6. Wage theft penalties
AB 1003, which took effect Jan. 1, adds a new penalty to the California Penal Code: Grand Theft of Wages. The new law makes an employer’s intentional theft of wages (including tips) of more than $950 from one employee, or $2,350 for two or more workers, punishable as a grand theft. The law, which also applies to wage theft from independent contractors, allows for recovery of wages through a civil action.
7. COVID cases may be included in X-Mods
The Workers’ Compensation Insurance Rating Bureau of California has proposed plans to start requiring COVID-19 claims to be included when calculating employers’ X-Mods. The proposal, which would have to be approved by the state insurance commissioner, would bring to an end current rules that exclude the impact of COVID-19 workers’ compensation claims on X-Mods. If approved, the new rule would apply only to claims with an injury date on or after Sept. 1, 2022.
8. Notices can be e-mailed
A new state law authorizes employers to distribute required posters and notices to employees via e-mail in addition to mail. Required posters and notices will still need to be posted in the workplace.
9. Warehouse quota rules
Under a new law warehouse employees must be given a written description of the quotas to which they are subject within 30 days of hire. Common quotas include the number of tasks the worker must perform, the materials to be produced or handled, and any adverse employment action that may result from a failure to meet the quota. While employers may still implement quotas, employees are not required to meet a quota if it:
- Prevents them from taking required meal or rest periods,
- Prevents them from using the bathroom (including the time it takes to walk to and from the toilet), or
- Contravenes occupational health and safety laws.
- The law also bars employers from discriminating, retaliating or taking other adverse action against an employee who:
- Initiates a request for information about a quota or personal work-speed data, or
- Files a complaint alleging a quota violated the Labor Code.

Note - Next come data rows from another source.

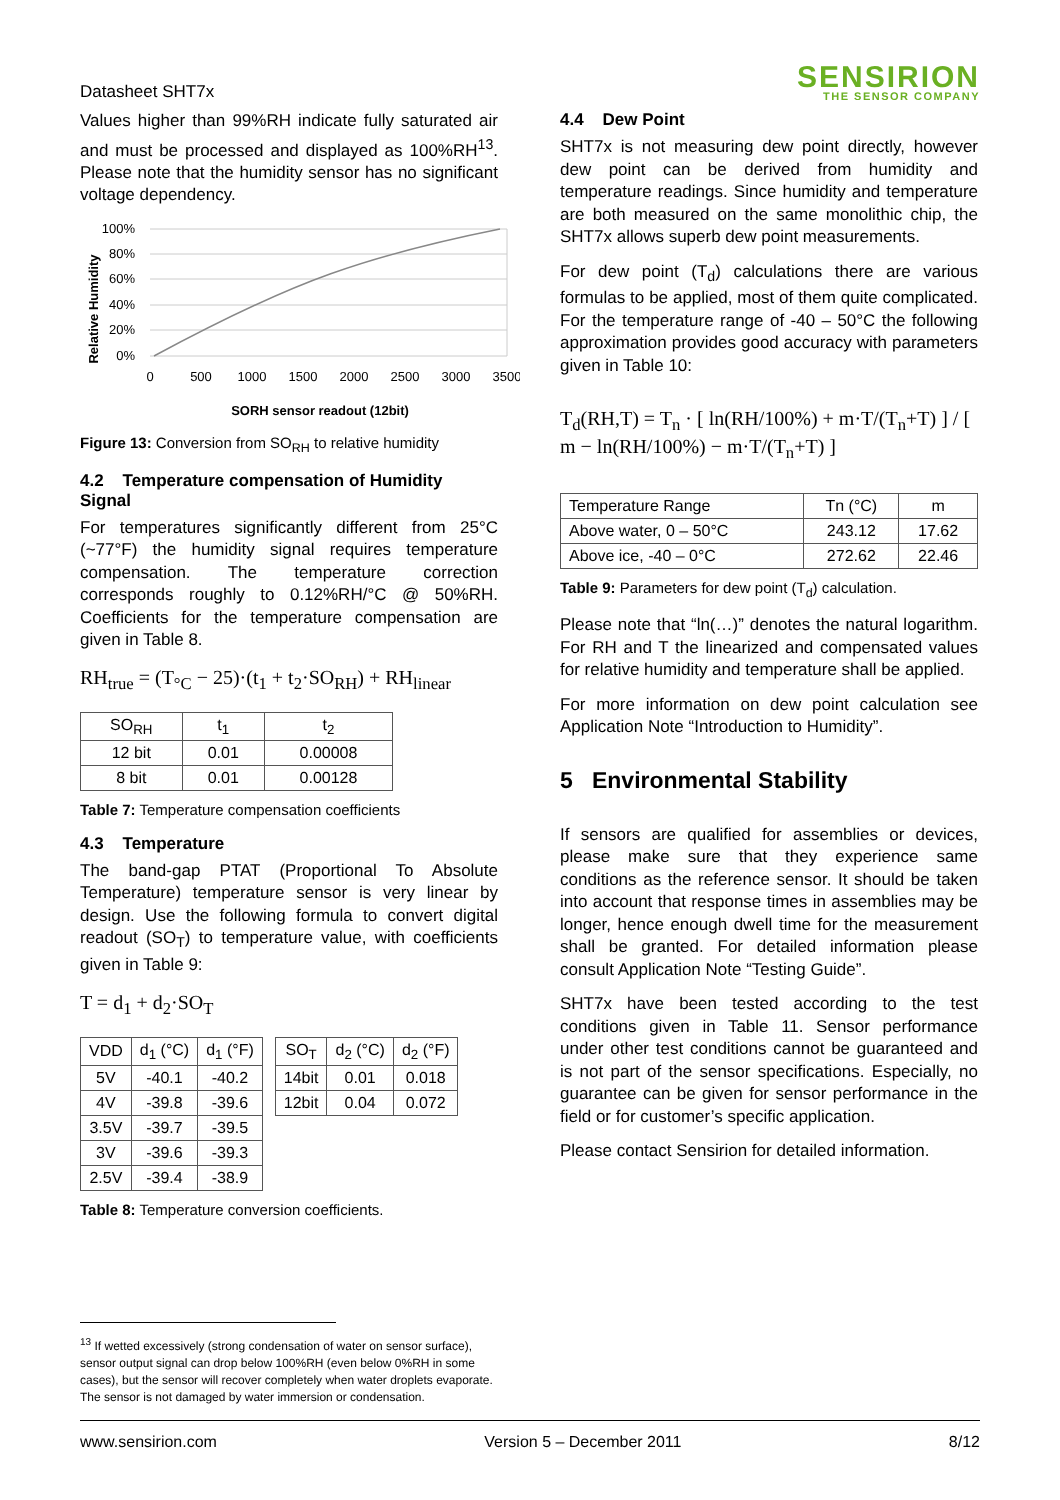Datasheet SHT7x
SENSIRION
THE SENSOR COMPANY
Values higher than 99%RH indicate fully saturated air and must be processed and displayed as 100%RH<sup>13</sup>. Please note that the humidity sensor has no significant voltage dependency.
Relative Humidity
100%
80%
60%
40%
20%
0%
0
500
1000
1500
2000
2500
3000
3500
SORH sensor readout (12bit)
Figure 13: Conversion from SO<sub>RH</sub> to relative humidity
4.2 Temperature compensation of Humidity Signal
For temperatures significantly different from 25°C (~77°F) the humidity signal requires temperature compensation. The temperature correction corresponds roughly to 0.12%RH/°C @ 50%RH. Coefficients for the temperature compensation are given in Table 8.
RH<sub>true</sub> = (T<sub>°C</sub> − 25)·(t<sub>1</sub> + t<sub>2</sub>·SO<sub>RH</sub>) + RH<sub>linear</sub>
| SO<sub>RH</sub> | t<sub>1</sub> | t<sub>2</sub> |
| --- | --- | --- |
| 12 bit | 0.01 | 0.00008 |
| 8 bit | 0.01 | 0.00128 |
Table 7: Temperature compensation coefficients
4.3 Temperature
The band-gap PTAT (Proportional To Absolute Temperature) temperature sensor is very linear by design. Use the following formula to convert digital readout (SO<sub>T</sub>) to temperature value, with coefficients given in Table 9:
T = d<sub>1</sub> + d<sub>2</sub>·SO<sub>T</sub>
| VDD | d<sub>1</sub> (°C) | d<sub>1</sub> (°F) |
| --- | --- | --- |
| 5V | -40.1 | -40.2 |
| 4V | -39.8 | -39.6 |
| 3.5V | -39.7 | -39.5 |
| 3V | -39.6 | -39.3 |
| 2.5V | -39.4 | -38.9 |
| SO<sub>T</sub> | d<sub>2</sub> (°C) | d<sub>2</sub> (°F) |
| --- | --- | --- |
| 14bit | 0.01 | 0.018 |
| 12bit | 0.04 | 0.072 |
Table 8: Temperature conversion coefficients.
4.4 Dew Point
SHT7x is not measuring dew point directly, however dew point can be derived from humidity and temperature readings. Since humidity and temperature are both measured on the same monolithic chip, the SHT7x allows superb dew point measurements.
For dew point (T<sub>d</sub>) calculations there are various formulas to be applied, most of them quite complicated. For the temperature range of -40 – 50°C the following approximation provides good accuracy with parameters given in Table 10:
T<sub>d</sub>(RH,T) = T<sub>n</sub> · [ ln(RH/100%) + m·T/(T<sub>n</sub>+T) ] / [ m − ln(RH/100%) − m·T/(T<sub>n</sub>+T) ]
| Temperature Range | Tn (°C) | m |
| --- | --- | --- |
| Above water, 0 – 50°C | 243.12 | 17.62 |
| Above ice, -40 – 0°C | 272.62 | 22.46 |
Table 9: Parameters for dew point (T<sub>d</sub>) calculation.
Please note that “ln(…)” denotes the natural logarithm. For RH and T the linearized and compensated values for relative humidity and temperature shall be applied.
For more information on dew point calculation see Application Note “Introduction to Humidity”.
5 Environmental Stability
If sensors are qualified for assemblies or devices, please make sure that they experience same conditions as the reference sensor. It should be taken into account that response times in assemblies may be longer, hence enough dwell time for the measurement shall be granted. For detailed information please consult Application Note “Testing Guide”.
SHT7x have been tested according to the test conditions given in Table 11. Sensor performance under other test conditions cannot be guaranteed and is not part of the sensor specifications. Especially, no guarantee can be given for sensor performance in the field or for customer’s specific application.
Please contact Sensirion for detailed information.
<sup>13</sup> If wetted excessively (strong condensation of water on sensor surface), sensor output signal can drop below 100%RH (even below 0%RH in some cases), but the sensor will recover completely when water droplets evaporate. The sensor is not damaged by water immersion or condensation.
www.sensirion.com Version 5 – December 2011 8/12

10. Personnel records retention
As of Jan. 1, employers are required to retain personnel records for applicants and employees for a minimum of four years (up from the previous requirement of three years). That time could be expanded further if the employer is notified that a complaint has been filed through the California Department of Fair Employment and Housing. In such instances, an employer is required to retain the records until either the matter has been resolved or until after the first date for a civil action has passed. The employer must then retain related personnel records until receiving notification that the action has been resolved or after the filing period has expired.